On Mon, Feb 22, 2021 at 09:27:58PM -0500, Ashton Fagg wrote:
> >Synopsis:    Mouting iSCSI disk at boot time causes machine to enter single 
> >user mode.
> >Category:    Bug.
> >Environment:
>       System      : OpenBSD 6.9
>       Details     : OpenBSD 6.9-beta (GENERIC.MP) #346: Fri Feb 19 23:56:21 
> MST 2021
>                        
> [email protected]:/usr/src/sys/arch/amd64/compile/GENERIC.MP
> 
>       Architecture: OpenBSD.amd64
>       Machine     : amd64
> >Description:
> 
> Cross posting this from misc@, because the more I mess around with it
> the more suspicious I get that a bug is present...
> 
> I have a configured iSCSI drive that I am trying to mount at boot.  If
> I mount the drive manually, it works as expected.
> 
> Trying to mount at boot, however, causes the machine to go into single
> user mode.
> 
> When the machine comes up, it does indeed pass mounting all of the
> local partitions before trying to mount the iSCSI target.
> 
> However, it still blows up and enters single user mode.
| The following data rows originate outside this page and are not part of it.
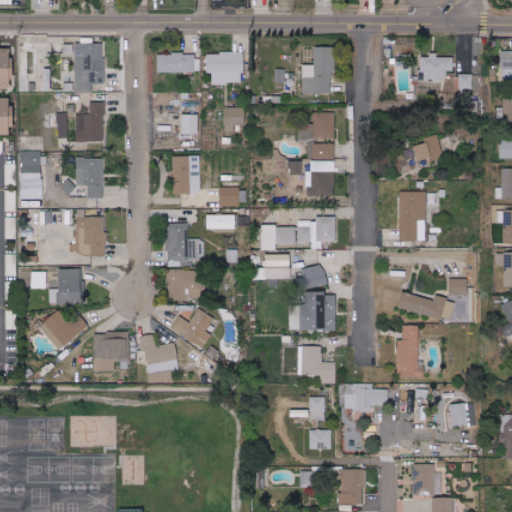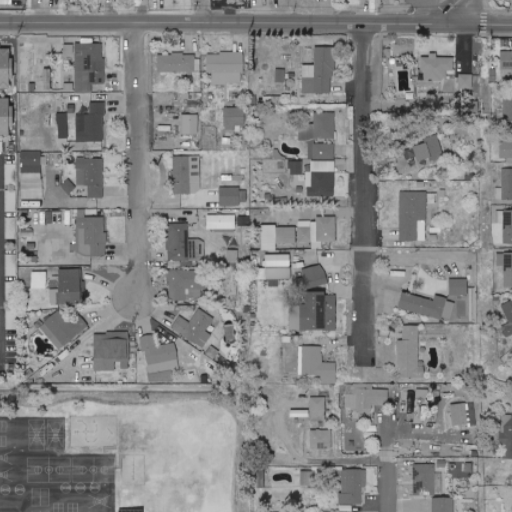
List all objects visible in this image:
building: (44, 0)
building: (8, 2)
road: (193, 11)
road: (456, 11)
road: (256, 22)
building: (178, 62)
building: (89, 65)
building: (507, 65)
building: (5, 66)
building: (437, 66)
building: (226, 67)
building: (320, 72)
building: (465, 81)
building: (511, 94)
building: (5, 115)
building: (234, 117)
building: (92, 123)
building: (190, 123)
building: (319, 126)
building: (429, 148)
building: (506, 148)
building: (322, 151)
road: (138, 160)
building: (295, 167)
building: (32, 174)
building: (187, 174)
building: (91, 175)
building: (322, 178)
road: (368, 185)
building: (505, 185)
building: (71, 186)
building: (230, 196)
building: (412, 214)
building: (222, 221)
building: (28, 226)
building: (318, 230)
building: (507, 233)
building: (91, 235)
building: (278, 235)
building: (183, 243)
building: (233, 255)
building: (180, 263)
building: (508, 269)
building: (315, 275)
building: (39, 279)
building: (187, 284)
building: (459, 286)
building: (68, 287)
building: (429, 305)
building: (319, 310)
building: (507, 312)
building: (296, 320)
building: (195, 327)
building: (63, 328)
building: (110, 349)
building: (410, 353)
building: (160, 355)
building: (316, 364)
building: (366, 397)
building: (318, 408)
building: (300, 413)
building: (464, 414)
building: (321, 439)
building: (507, 442)
building: (308, 478)
road: (391, 478)
building: (427, 480)
building: (353, 486)
building: (444, 504)
building: (128, 510)
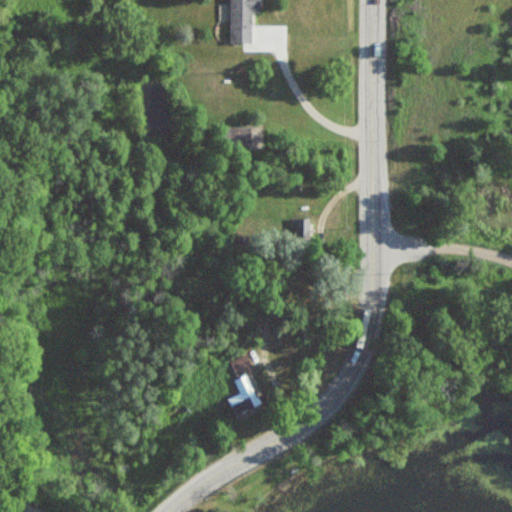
Upon entering
> single user mode, the additional NIC that connects to the SAN does
> appear to be configured and happy (I can ping the iSCSI host). You can
> see pictures of the screen before [1] and after [2] entering and
> exiting single user mode. In [3], you can see the machine does
> eventually hit a login prompt.
> 
> Upon exiting single user mode, it then gives an error message that
> "SIOCSIFGATTR" is an invalid argument to ifconfig, before continuing
> to boot. It then says iscsid failed to start. This is visible in [2]
> and [3].
> 
> Once actually logged in, it appears as though iscsid is dead in the
> water. However, if I remove the /etc/fstab entry, it boots as normal
> and then I can mount manually as expected. Very strange.
> 
> Checking /var/log/daemon, this is what I see:
> 
> Feb 20 18:59:28 elara iscsid[52173]: startup
> Feb 20 18:59:28 elara iscsid[52173]: fatal in iscsid: vscsi_open: Device busy
> 
> iscsid won't reload, restart etc without removing the /etc/fstab entry and 
> rebooting.
> 
> [1] https://thalassa.fagg.id.au/IMG_6318.jpg
> [2] https://thalassa.fagg.id.au/IMG_6321.jpg
> [3] https://thalassa.fagg.id.au/IMG_6322.jpg
> 

Looking at the screenshot it seems there is a timing issue. The fsck -N
tries to run before the disk was actually attached. I guess the iscsid
startup script should wait to ensure the disks are ready.
You could probably add a 'sleep 5' to rc_start() in /etc/rc.d/iscsid and
see if that helps. Ideally iscsictl should actually do the wait or fail.